**PROVIDED ENTRIES:**
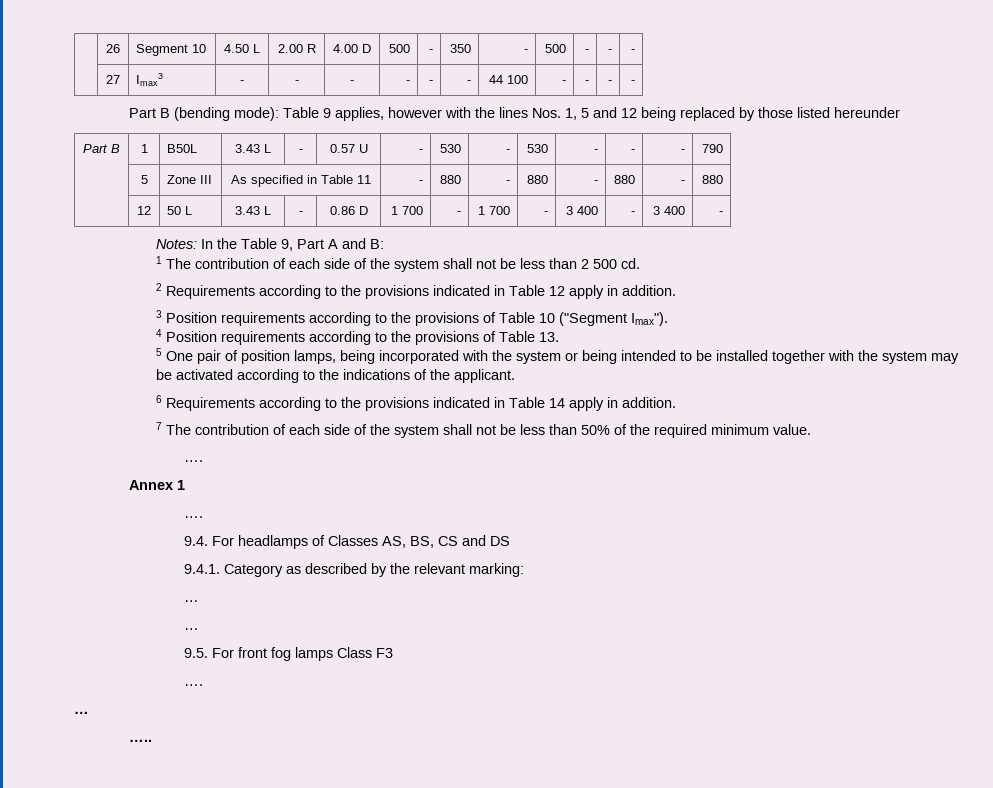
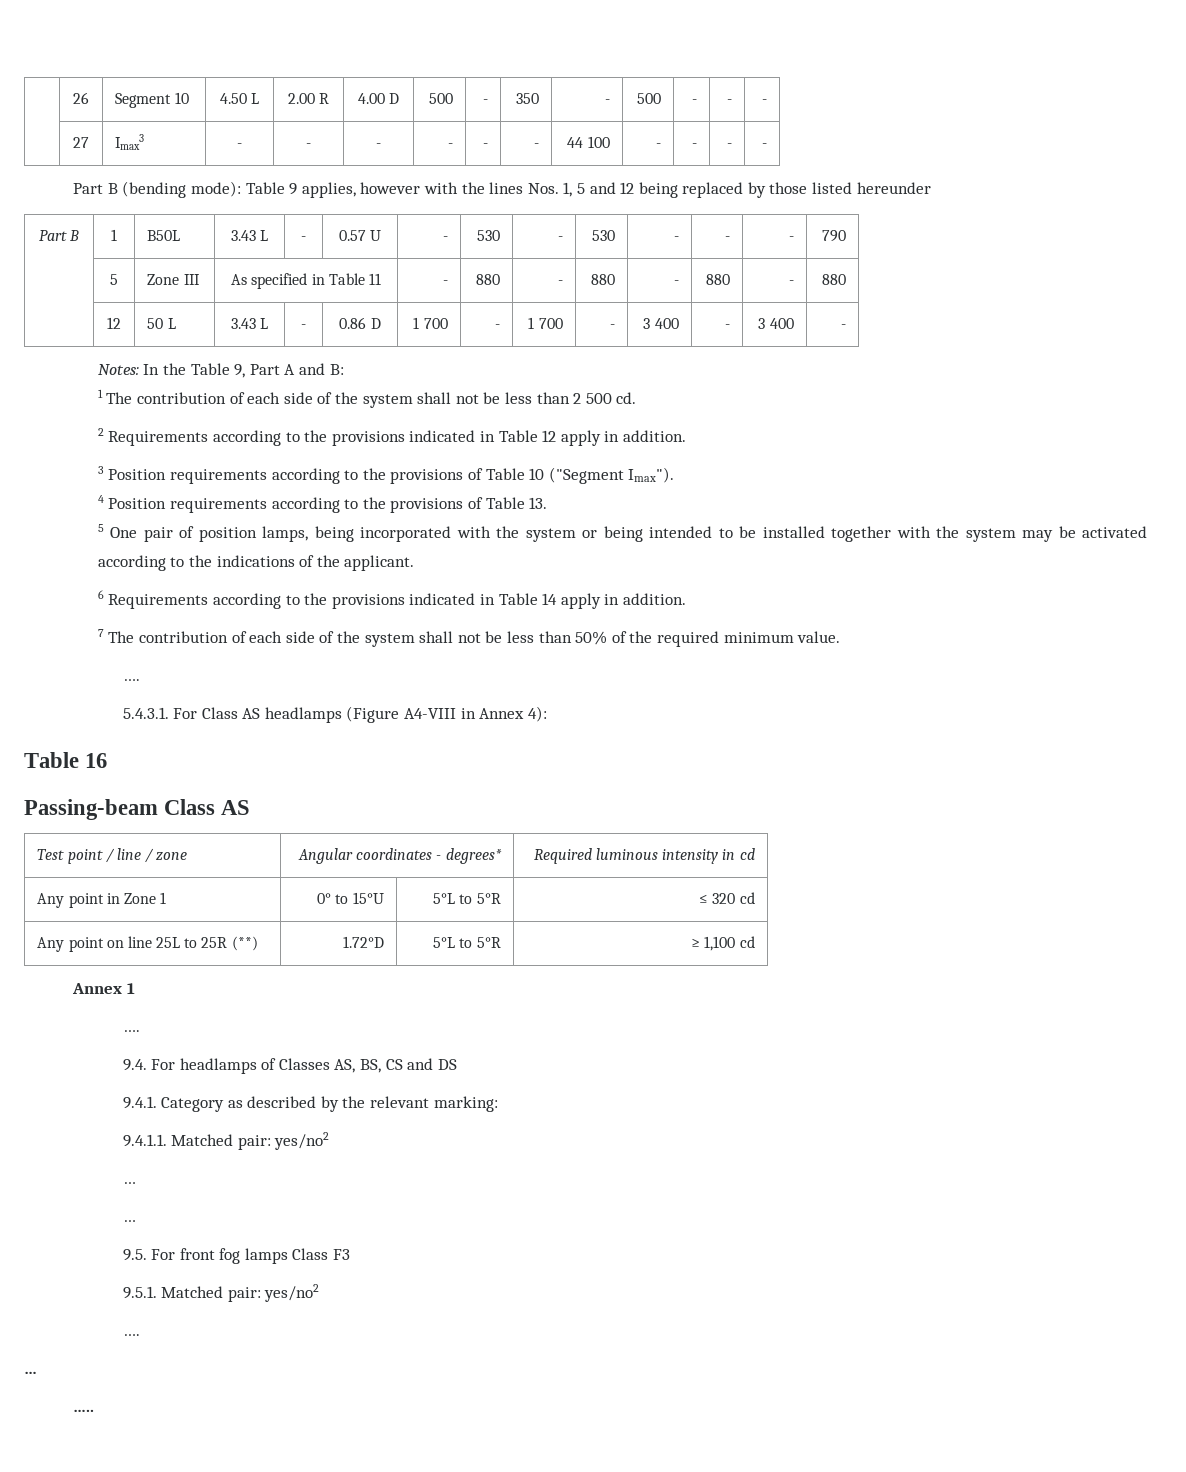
(203, 461) none -> [122,706,547,723] [24,752,108,768] [24,799,251,820] [37,848,188,864] [298,848,502,864] [533,848,755,864] [37,892,167,908] [317,892,384,904] [433,893,501,904] [699,892,755,904] [37,936,258,952] [342,936,384,948] [433,937,501,948] [691,936,755,951] // 5.4.3.1. For Class AS headlamps (Figure A4-VIII in Annex 4): // Table 16 // Passing-beam Class AS // Test point / line / zone | Angular coordinates - degrees* | Required luminous intensity in cd // Any point in Zone 1 | 0° to 15°U | 5°L to 5°R | ≤ 320 cd // Any point on line 25L to 25R (**) | 1.72°D | 5°L to 5°R | ≥ 1,100 cd
(524, 570) none -> [122,1132,330,1150] // 9.4.1.1. Matched pair: yes/no2
(393, 653) none -> [122,1284,320,1302] // 9.5.1. Matched pair: yes/no2

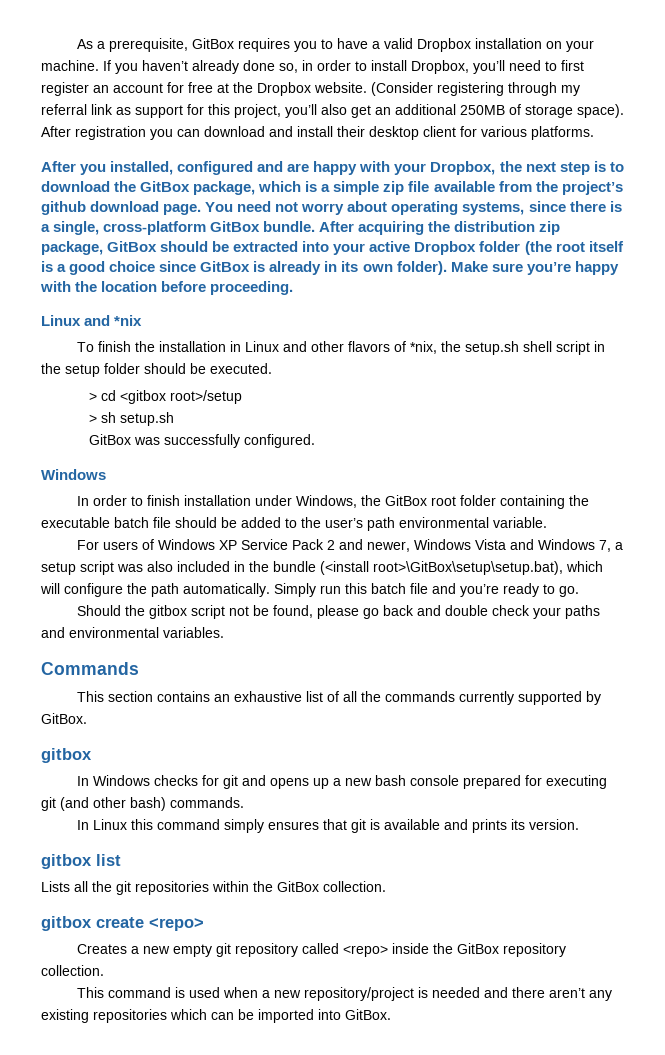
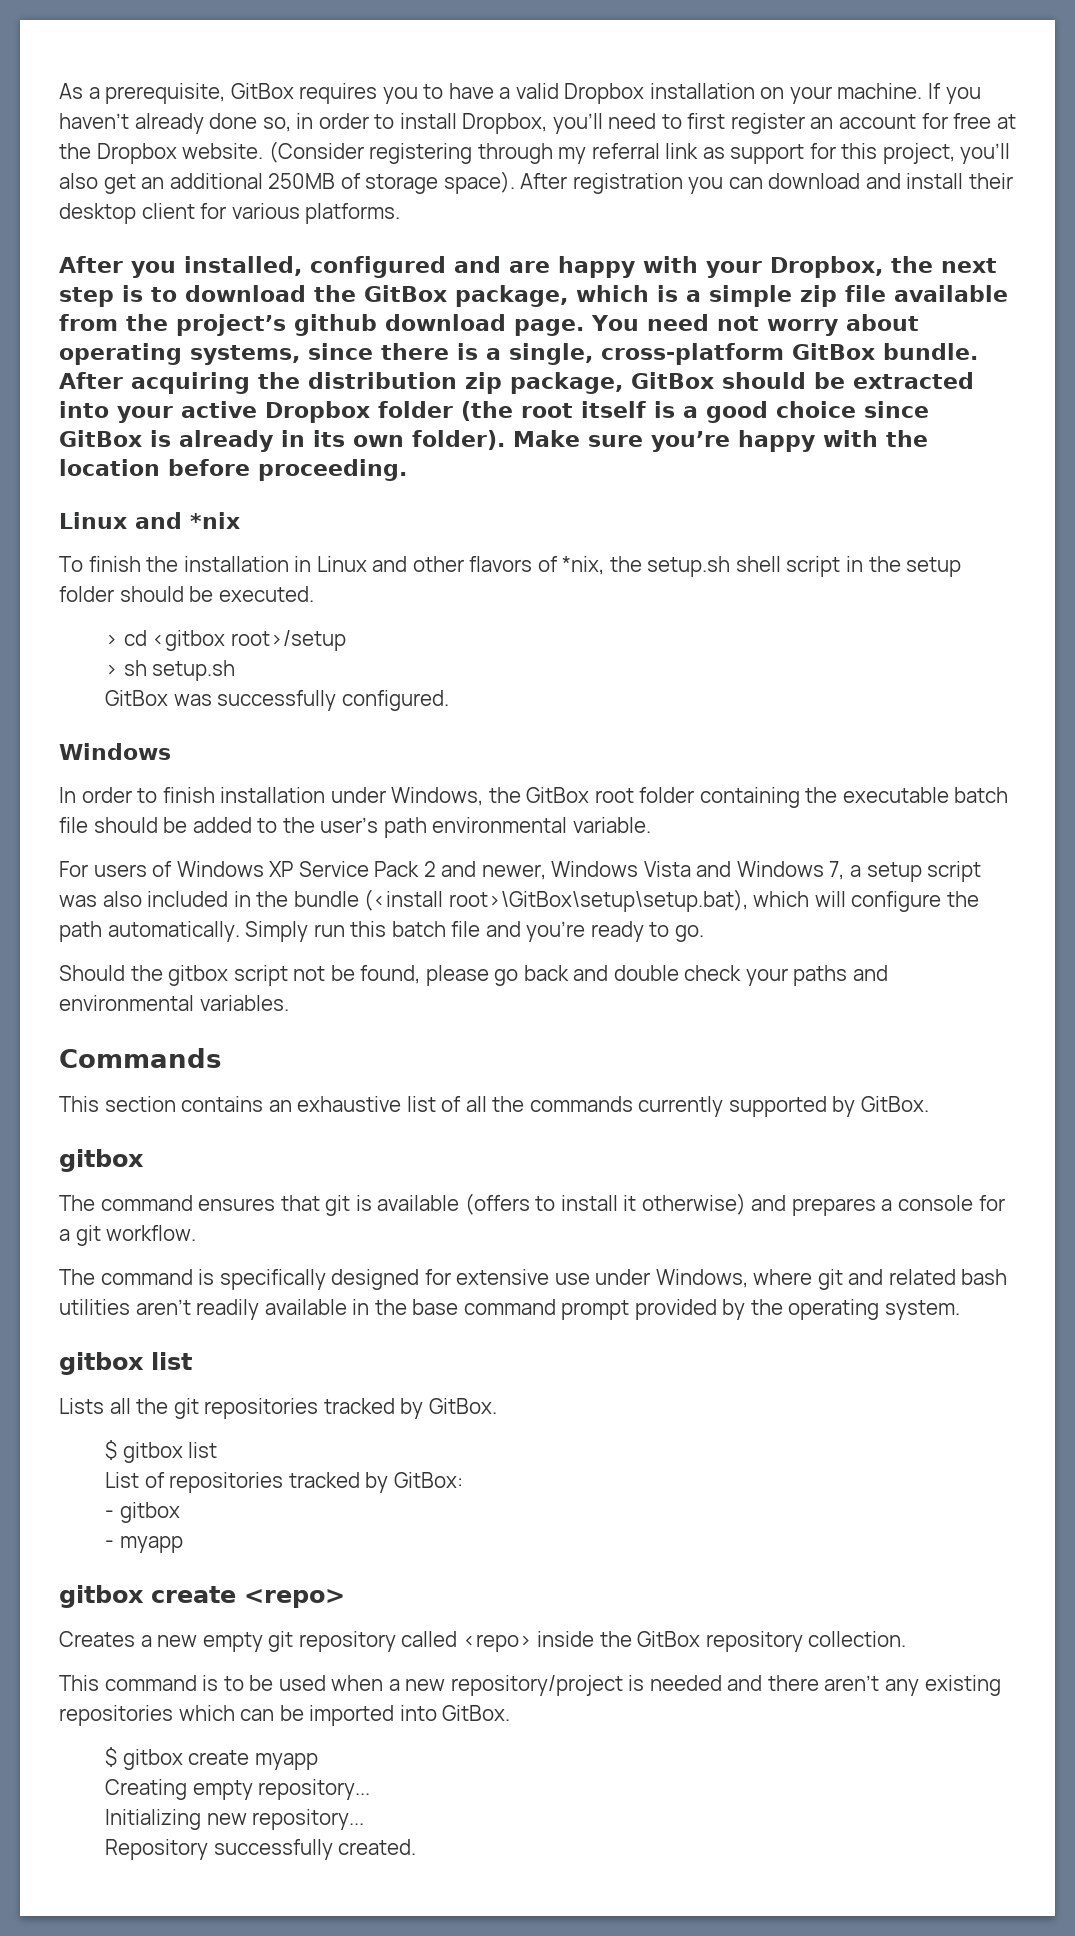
[77,775,608,789] [41,797,244,811] [77,819,265,833] In Windows checks for git and opens up a new bash console prepared for executing git (and other bash) commands. // In Linux this command simply -> [59,1195,193,1211] The command
[444,819,580,833] and prints its version. -> [464,1193,1005,1216] [59,1225,197,1246] [59,1269,1008,1290] [59,1299,960,1320] (offers to install it otherwise) and prepares a console for a git workflow. // The command is specifically designed for extensive use under Windows, where git and related bash utilities aren’t readily available in the base command prompt provided by the operating system.
[212,881,386,892] within the GitBox collection. -> [323,1398,497,1419] [105,1440,218,1463] [105,1472,463,1493] [105,1502,180,1523] [105,1536,183,1553] tracked by GitBox. // $ gitbox list // List of repositories tracked by GitBox: // - gitbox // - myapp
(186, 992) none -> [223,1675,274,1691] to be
(391, 1014) none -> [105,1747,318,1770] [105,1779,371,1800] [105,1809,365,1830] [105,1839,417,1860] // $ gitbox create myapp // Creating empty repository... // Initializing new repository... // Repository successfully created.

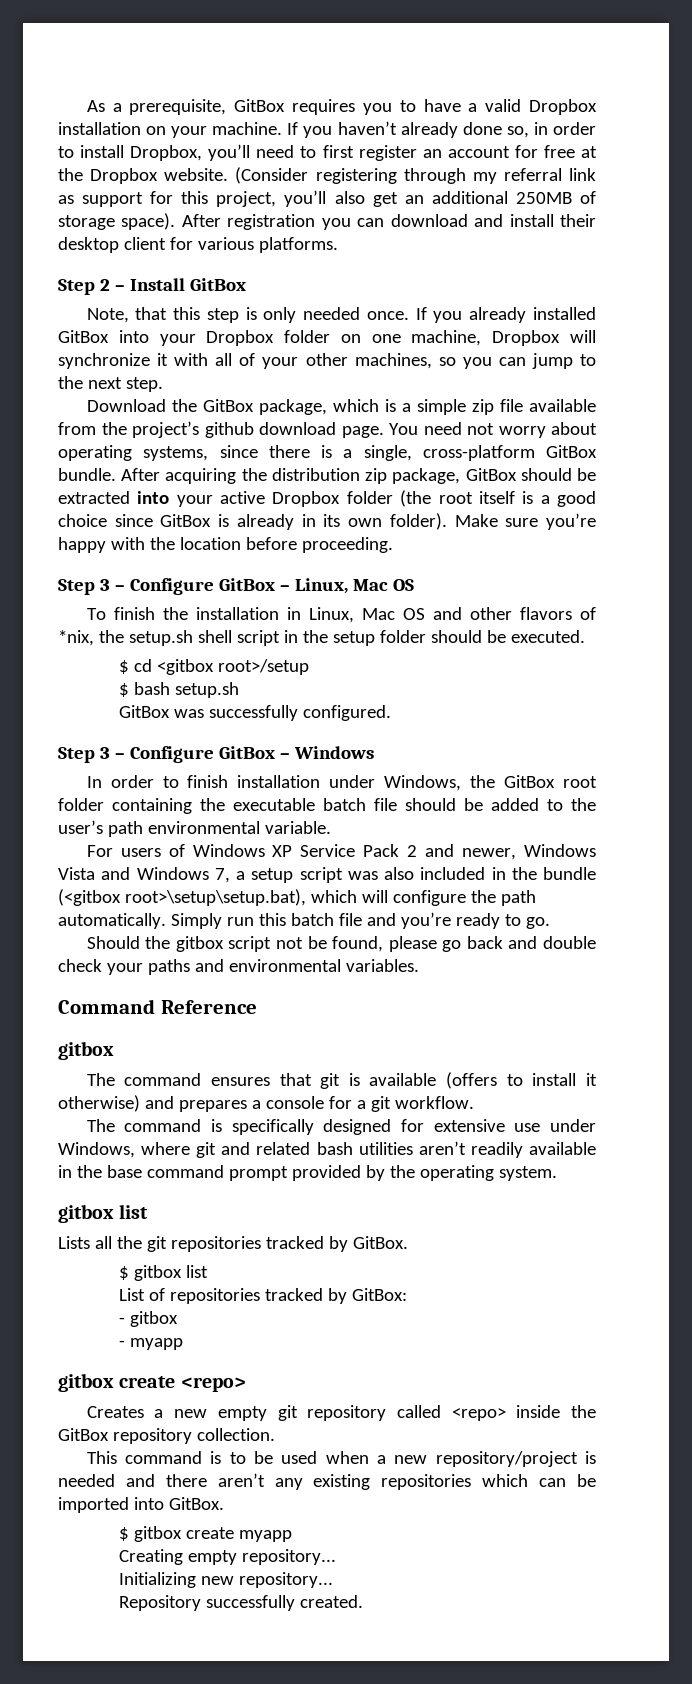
[59,256,997,278] [59,285,306,307] After you installed, configured and are happy with your Dropbox, the next step is to download -> [58,278,246,295] [86,307,596,323] [58,330,596,346] [58,353,596,369] [58,376,163,392] [86,399,166,412] Step 2 – Install GitBox // Note, that this step is only needed once. If you already installed GitBox into your Dropbox folder on one machine, Dropbox will synchronize it with all of your other machines, so you can jump to the next step. // Download
[59,512,240,529] Linux and *nix -> [58,578,414,595] Step 3 – Configure GitBox – Linux, Mac OS
[316,556,367,572] Linux -> [308,607,425,623] Linux, Mac OS
[105,634,119,646] > -> [118,660,129,674] $
[105,660,147,676] > sh -> [118,682,170,697] $ bash
(449, 700) none -> [58,746,290,763] Step 3 – Configure GitBox –
[364,889,748,912] (<install root>\GitBox\setup\setup.bat), -> [58,889,306,906] (<gitbox root>\setup\setup.bat),
[59,1048,221,1068] [59,1096,929,1117] Commands // This section contains an exhaustive list of all the commands currently supported by GitBox. -> [58,999,257,1014] Command Reference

**WORK INSTRUCTIONS:** Pull every line containing "Linux" out of the material and copy it.

**ANSWER TO THE EXERCISE:**
[77,775,608,789] [41,797,244,811] [77,819,265,833] In Windows checks for git and opens up a new bash console prepared for executing git (and other bash) commands. // In Linux this command simply -> [59,1195,193,1211] The command
[59,512,240,529] Linux and *nix -> [58,578,414,595] Step 3 – Configure GitBox – Linux, Mac OS
[316,556,367,572] Linux -> [308,607,425,623] Linux, Mac OS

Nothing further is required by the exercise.